The project to widen the picturesque winding road to Kayaköy has begun. It started with the felling of hundreds of massive old pine trees and is likely to end with a wider, possibly straighter, asphalt road.

Reactions to the road are polarised; some people are looking forward to what they see as an easier drive and opportunities for development. Others see it as an environmental and historical catastrophe. They aren’t happy at all.

Fethiye – Kayaköy mountain road closed
Fethiye – Kayaköy mountain road closed

A national story

At the end of last year we reported the closing of the Fethiye to Kayaköy road. Until recently there has been little information in the public domain, even though it is a big project. In the last few days, however, both the local and national press here in Turkey have published stories.

These focus on the main arguments for and against the project. Those in favour of the road look forward to the new highway. They think it will be a bonus for development and tourism in the valley. Those against speak in negative terms; the felling of many trees, the loss of a ‘Nostalji Yolu’ and future environmental problems.

Preparations underway to widen the road
Preparations underway to widen the road

It’s all about the width

Reports in the Turkish media confirm the widening of the existing road by three metres. Also there will be fewer hair-pin bends and the entire 9 km, from Fethiye to Kaya will be asphalt.

The road, like the rest of the Fethiye area, is now under the control of the Muğla Metropolitan Municipality. In December Muğla’s Public Works Department put signs on the road at both ends, effectively closing it to traffic.


Since then 506 pine trees have been cut down, and the road works will begin as soon as the weather improves. Evidently, the plan is to complete the work by March 2017.

Good news…

As with many projects in Fethiye, especially those in Kayaköy, there are several discrete camps.

Some people think it is an excellent idea and with the implementation of the İmar plan (development plan) will mean the Kaya valley is open for business, that is development and tourism. There are also those who believe this to be another well-organised protect by Muğla authorities to improve Fethiye’s road network.

Indeed, a written statement from Muğla Metropolitan Municipality, said “the work was initiated at the request of citizens.” This was first submitted to the Special Provincial Administration of Muğla in 2008 and is in “accordance with the decision of the Directorate of Protection of Cultural Assets of Muğla.”

…Or bad news?

On the other hand, for others it is seen as the destruction of nature, a nostalgic, quaint and much-loved winding country lane. For them it is another nail in Kayaköy’s and the local area’s coffin.

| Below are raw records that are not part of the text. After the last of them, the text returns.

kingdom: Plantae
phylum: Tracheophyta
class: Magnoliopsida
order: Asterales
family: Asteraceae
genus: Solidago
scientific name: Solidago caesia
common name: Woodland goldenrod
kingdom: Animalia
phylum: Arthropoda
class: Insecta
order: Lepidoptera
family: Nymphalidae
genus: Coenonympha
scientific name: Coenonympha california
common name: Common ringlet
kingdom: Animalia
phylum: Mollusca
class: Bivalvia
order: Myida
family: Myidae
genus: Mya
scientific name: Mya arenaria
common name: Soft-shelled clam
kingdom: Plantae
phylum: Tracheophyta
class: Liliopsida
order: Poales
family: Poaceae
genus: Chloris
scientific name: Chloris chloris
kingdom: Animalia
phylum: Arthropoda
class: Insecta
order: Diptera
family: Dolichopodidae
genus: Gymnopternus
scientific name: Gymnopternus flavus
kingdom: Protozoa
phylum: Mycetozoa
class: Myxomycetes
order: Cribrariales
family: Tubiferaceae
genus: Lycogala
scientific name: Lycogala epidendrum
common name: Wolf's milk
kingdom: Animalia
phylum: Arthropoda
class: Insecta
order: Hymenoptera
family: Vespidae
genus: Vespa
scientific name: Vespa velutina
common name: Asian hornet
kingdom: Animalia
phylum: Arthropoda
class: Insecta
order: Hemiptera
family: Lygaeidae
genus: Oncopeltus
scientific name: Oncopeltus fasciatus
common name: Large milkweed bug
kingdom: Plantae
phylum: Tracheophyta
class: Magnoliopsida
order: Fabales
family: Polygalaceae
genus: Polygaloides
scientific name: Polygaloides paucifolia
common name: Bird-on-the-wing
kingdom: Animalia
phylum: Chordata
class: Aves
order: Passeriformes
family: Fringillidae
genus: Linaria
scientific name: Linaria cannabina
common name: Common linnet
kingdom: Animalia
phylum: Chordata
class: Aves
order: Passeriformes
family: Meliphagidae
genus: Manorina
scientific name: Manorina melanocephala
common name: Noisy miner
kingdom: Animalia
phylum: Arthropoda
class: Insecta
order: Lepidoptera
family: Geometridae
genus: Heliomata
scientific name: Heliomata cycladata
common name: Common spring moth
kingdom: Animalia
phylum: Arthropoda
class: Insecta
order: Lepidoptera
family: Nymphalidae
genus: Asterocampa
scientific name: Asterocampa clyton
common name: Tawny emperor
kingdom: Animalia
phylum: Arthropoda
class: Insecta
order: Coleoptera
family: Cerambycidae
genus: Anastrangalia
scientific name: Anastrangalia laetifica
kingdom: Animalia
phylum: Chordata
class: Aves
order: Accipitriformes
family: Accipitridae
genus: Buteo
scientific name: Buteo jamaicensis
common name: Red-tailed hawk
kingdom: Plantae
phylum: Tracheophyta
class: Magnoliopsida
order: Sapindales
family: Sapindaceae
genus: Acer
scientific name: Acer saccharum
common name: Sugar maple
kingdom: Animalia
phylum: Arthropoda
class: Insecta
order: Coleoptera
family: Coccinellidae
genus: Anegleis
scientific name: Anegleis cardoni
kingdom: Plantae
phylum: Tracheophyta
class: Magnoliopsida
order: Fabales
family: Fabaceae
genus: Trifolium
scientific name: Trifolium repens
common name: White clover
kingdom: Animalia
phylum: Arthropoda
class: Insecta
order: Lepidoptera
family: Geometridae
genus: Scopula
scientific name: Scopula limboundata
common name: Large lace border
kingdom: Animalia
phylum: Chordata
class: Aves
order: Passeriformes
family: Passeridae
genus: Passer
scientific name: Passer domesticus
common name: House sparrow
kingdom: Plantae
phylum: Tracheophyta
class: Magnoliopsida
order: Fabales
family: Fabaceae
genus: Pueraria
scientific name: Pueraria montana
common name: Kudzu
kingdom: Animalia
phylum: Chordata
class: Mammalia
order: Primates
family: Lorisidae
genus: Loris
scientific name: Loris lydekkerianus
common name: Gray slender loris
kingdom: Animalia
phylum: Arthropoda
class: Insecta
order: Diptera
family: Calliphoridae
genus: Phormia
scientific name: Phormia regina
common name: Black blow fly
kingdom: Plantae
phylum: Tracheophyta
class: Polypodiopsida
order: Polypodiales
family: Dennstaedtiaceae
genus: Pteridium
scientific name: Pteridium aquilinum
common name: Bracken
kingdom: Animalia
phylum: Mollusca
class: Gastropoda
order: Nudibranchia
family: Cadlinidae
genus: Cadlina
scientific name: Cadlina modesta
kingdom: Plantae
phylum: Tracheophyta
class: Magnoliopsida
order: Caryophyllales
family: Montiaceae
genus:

Many who live or holiday in the valley say they look forward to reaching the quiet, windy road. A typical response was, “It is great to be alway from the city, in the forest and on my way to beautiful Kayaköy! I dont understand why this needs to be done.” Another was “Driving along the road under the pine canopy is is pure joy… It’s like going back in time; Kayaköy is so special. Why can’t we keep it as it is?”

Also, not surprisingly, as with all plans relating to Kayaköy, nobody wanted their names used.

Future problems for the road?

However, the local branch of TEMA are clearly voicing their concerns for all to hear. The clearing of the trees, maquis and undergrowth, they say, together with the widening, could cause huge problems with run-off in the event of heavy rain. This in turn could result in problems for the homes and buildings at either end of the road.

Okyay Tirli, the Fethiye representative of TEMA told the press told Hürriyet, “When we have an alternative transportation route to Kayaköy, which is 22 meters wide and conforms to highway standards, why do we cut the forest trees? We say ‘no’ to widening the old ‘Nostalgia Road’.”

No yellow brick roads for Kayaköy

The arrival of grey concrete blocks in Kaya, already popular for road surfaces in other residential districts of Fethiye, indicates that the paving of roads in the valley is on the cards.

The Kayaköy story

Whatever the case, it’s happening. But who knows what will happen next? All we can say is, the Kayaköy story has many miles left to run.

Is it the end of the road for Kayaköy or a new beginning?


  1. So many people die on the roads in Turkey. two local people We met in Hisaranou in October have been killed in road accidents since then. Make this roads safer or put a low speed limit on it.

  2. I must admit that what we loved about this drive was the fact that it maintained its old character, the road had sense of the past and that added to the interest of the drive. We are all too keen to modernise these days but one of the attractions for the visitor is to be able to get out of the city and explore a bit and on this road you feel you are exploring the countryside, but I’m sure the local authority feel they know best.